▸ **THE TASK**
The whole listing is to be retyped exactly as it appears.

▸ **DATA SECTION**
══════════
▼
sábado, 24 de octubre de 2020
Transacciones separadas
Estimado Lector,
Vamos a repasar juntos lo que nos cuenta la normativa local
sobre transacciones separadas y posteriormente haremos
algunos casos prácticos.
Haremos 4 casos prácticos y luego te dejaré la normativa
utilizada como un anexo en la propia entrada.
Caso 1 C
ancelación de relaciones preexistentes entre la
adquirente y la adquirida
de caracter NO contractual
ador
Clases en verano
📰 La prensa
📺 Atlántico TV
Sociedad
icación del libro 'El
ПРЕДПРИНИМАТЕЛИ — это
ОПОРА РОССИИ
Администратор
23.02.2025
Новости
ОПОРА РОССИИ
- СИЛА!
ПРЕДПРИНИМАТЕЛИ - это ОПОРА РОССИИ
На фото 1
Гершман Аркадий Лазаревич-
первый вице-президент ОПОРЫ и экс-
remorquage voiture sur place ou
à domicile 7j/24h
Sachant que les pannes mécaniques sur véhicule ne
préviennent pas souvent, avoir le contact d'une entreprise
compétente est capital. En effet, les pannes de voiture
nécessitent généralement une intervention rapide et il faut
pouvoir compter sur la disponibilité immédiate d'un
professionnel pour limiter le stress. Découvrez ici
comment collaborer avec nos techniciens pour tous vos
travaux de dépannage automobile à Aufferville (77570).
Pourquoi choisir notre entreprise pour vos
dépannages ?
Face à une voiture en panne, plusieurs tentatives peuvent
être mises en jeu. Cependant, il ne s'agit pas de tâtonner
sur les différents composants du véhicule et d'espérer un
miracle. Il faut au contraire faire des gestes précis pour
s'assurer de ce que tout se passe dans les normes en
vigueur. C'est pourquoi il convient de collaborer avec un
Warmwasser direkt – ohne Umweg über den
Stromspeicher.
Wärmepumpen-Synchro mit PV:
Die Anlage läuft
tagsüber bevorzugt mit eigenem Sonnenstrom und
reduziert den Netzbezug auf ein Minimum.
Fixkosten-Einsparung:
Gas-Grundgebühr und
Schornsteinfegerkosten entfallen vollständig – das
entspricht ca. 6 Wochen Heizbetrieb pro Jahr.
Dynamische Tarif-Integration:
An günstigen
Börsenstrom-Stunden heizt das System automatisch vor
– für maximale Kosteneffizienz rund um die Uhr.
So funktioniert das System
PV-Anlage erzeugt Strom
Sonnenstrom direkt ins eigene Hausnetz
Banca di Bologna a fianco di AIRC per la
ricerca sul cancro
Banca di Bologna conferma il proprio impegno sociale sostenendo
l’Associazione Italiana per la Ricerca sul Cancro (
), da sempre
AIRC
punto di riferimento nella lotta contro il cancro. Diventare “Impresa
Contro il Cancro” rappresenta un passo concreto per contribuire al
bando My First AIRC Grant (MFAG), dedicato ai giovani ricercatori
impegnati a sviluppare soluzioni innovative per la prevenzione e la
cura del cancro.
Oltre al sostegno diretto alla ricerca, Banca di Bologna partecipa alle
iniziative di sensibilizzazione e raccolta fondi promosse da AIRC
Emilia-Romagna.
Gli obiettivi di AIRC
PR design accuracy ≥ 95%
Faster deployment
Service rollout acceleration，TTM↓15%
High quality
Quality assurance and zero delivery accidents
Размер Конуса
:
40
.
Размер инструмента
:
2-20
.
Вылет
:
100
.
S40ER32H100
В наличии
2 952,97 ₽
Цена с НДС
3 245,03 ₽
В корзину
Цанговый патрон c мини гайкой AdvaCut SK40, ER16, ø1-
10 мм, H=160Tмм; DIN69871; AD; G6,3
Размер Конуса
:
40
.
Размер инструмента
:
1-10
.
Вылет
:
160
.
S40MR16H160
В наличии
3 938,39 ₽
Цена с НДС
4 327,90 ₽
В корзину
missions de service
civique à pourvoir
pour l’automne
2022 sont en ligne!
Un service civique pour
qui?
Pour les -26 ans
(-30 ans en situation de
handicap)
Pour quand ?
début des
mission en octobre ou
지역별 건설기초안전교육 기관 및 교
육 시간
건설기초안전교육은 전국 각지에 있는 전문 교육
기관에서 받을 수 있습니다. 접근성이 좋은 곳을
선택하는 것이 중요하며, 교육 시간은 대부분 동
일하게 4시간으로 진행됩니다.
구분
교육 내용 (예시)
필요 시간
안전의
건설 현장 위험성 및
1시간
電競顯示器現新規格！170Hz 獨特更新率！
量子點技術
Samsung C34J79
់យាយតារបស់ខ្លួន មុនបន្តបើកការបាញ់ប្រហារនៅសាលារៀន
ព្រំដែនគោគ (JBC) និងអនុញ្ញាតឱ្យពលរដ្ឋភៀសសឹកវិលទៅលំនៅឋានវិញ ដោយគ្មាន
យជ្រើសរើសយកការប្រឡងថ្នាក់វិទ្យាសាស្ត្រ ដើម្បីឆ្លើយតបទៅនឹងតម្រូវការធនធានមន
══════════
▸ **EXPECTED OUTPUT**
▼
sábado, 24 de octubre de 2020
Transacciones separadas
Estimado Lector,
Vamos a repasar juntos lo que nos cuenta la normativa local
sobre transacciones separadas y posteriormente haremos
algunos casos prácticos.
Haremos 4 casos prácticos y luego te dejaré la normativa
utilizada como un anexo en la propia entrada.
Caso 1 C
ancelación de relaciones preexistentes entre la
adquirente y la adquirida
de caracter NO contractual
ador
Clases en verano
📰 La prensa
📺 Atlántico TV
Sociedad
icación del libro 'El
ПРЕДПРИНИМАТЕЛИ — это
ОПОРА РОССИИ
Администратор
23.02.2025
Новости
ОПОРА РОССИИ
- СИЛА!
ПРЕДПРИНИМАТЕЛИ - это ОПОРА РОССИИ
На фото 1
Гершман Аркадий Лазаревич-
первый вице-президент ОПОРЫ и экс-
remorquage voiture sur place ou
à domicile 7j/24h
Sachant que les pannes mécaniques sur véhicule ne
préviennent pas souvent, avoir le contact d'une entreprise
compétente est capital. En effet, les pannes de voiture
nécessitent généralement une intervention rapide et il faut
pouvoir compter sur la disponibilité immédiate d'un
professionnel pour limiter le stress. Découvrez ici
comment collaborer avec nos techniciens pour tous vos
travaux de dépannage automobile à Aufferville (77570).
Pourquoi choisir notre entreprise pour vos
dépannages ?
Face à une voiture en panne, plusieurs tentatives peuvent
être mises en jeu. Cependant, il ne s'agit pas de tâtonner
sur les différents composants du véhicule et d'espérer un
miracle. Il faut au contraire faire des gestes précis pour
s'assurer de ce que tout se passe dans les normes en
vigueur. C'est pourquoi il convient de collaborer avec un
Warmwasser direkt – ohne Umweg über den
Stromspeicher.
Wärmepumpen-Synchro mit PV:
Die Anlage läuft
tagsüber bevorzugt mit eigenem Sonnenstrom und
reduziert den Netzbezug auf ein Minimum.
Fixkosten-Einsparung:
Gas-Grundgebühr und
Schornsteinfegerkosten entfallen vollständig – das
entspricht ca. 6 Wochen Heizbetrieb pro Jahr.
Dynamische Tarif-Integration:
An günstigen
Börsenstrom-Stunden heizt das System automatisch vor
– für maximale Kosteneffizienz rund um die Uhr.
So funktioniert das System
PV-Anlage erzeugt Strom
Sonnenstrom direkt ins eigene Hausnetz
Banca di Bologna a fianco di AIRC per la
ricerca sul cancro
Banca di Bologna conferma il proprio impegno sociale sostenendo
l’Associazione Italiana per la Ricerca sul Cancro (
), da sempre
AIRC
punto di riferimento nella lotta contro il cancro. Diventare “Impresa
Contro il Cancro” rappresenta un passo concreto per contribuire al
bando My First AIRC Grant (MFAG), dedicato ai giovani ricercatori
impegnati a sviluppare soluzioni innovative per la prevenzione e la
cura del cancro.
Oltre al sostegno diretto alla ricerca, Banca di Bologna partecipa alle
iniziative di sensibilizzazione e raccolta fondi promosse da AIRC
Emilia-Romagna.
Gli obiettivi di AIRC
PR design accuracy ≥ 95%
Faster deployment
Service rollout acceleration，TTM↓15%
High quality
Quality assurance and zero delivery accidents
Размер Конуса
:
40
.
Размер инструмента
:
2-20
.
Вылет
:
100
.
S40ER32H100
В наличии
2 952,97 ₽
Цена с НДС
3 245,03 ₽
В корзину
Цанговый патрон c мини гайкой AdvaCut SK40, ER16, ø1-
10 мм, H=160Tмм; DIN69871; AD; G6,3
Размер Конуса
:
40
.
Размер инструмента
:
1-10
.
Вылет
:
160
.
S40MR16H160
В наличии
3 938,39 ₽
Цена с НДС
4 327,90 ₽
В корзину
missions de service
civique à pourvoir
pour l’automne
2022 sont en ligne!
Un service civique pour
qui?
Pour les -26 ans
(-30 ans en situation de
handicap)
Pour quand ?
début des
mission en octobre ou
지역별 건설기초안전교육 기관 및 교
육 시간
건설기초안전교육은 전국 각지에 있는 전문 교육
기관에서 받을 수 있습니다. 접근성이 좋은 곳을
선택하는 것이 중요하며, 교육 시간은 대부분 동
일하게 4시간으로 진행됩니다.
구분
교육 내용 (예시)
필요 시간
안전의
건설 현장 위험성 및
1시간
電競顯示器現新規格！170Hz 獨特更新率！
量子點技術
Samsung C34J79
់យាយតារបស់ខ្លួន មុនបន្តបើកការបាញ់ប្រហារនៅសាលារៀន
ព្រំដែនគោគ (JBC) និងអនុញ្ញាតឱ្យពលរដ្ឋភៀសសឹកវិលទៅលំនៅឋានវិញ ដោយគ្មាន
យជ្រើសរើសយកការប្រឡងថ្នាក់វិទ្យាសាស្ត្រ ដើម្បីឆ្លើយតបទៅនឹងតម្រូវការធនធានមន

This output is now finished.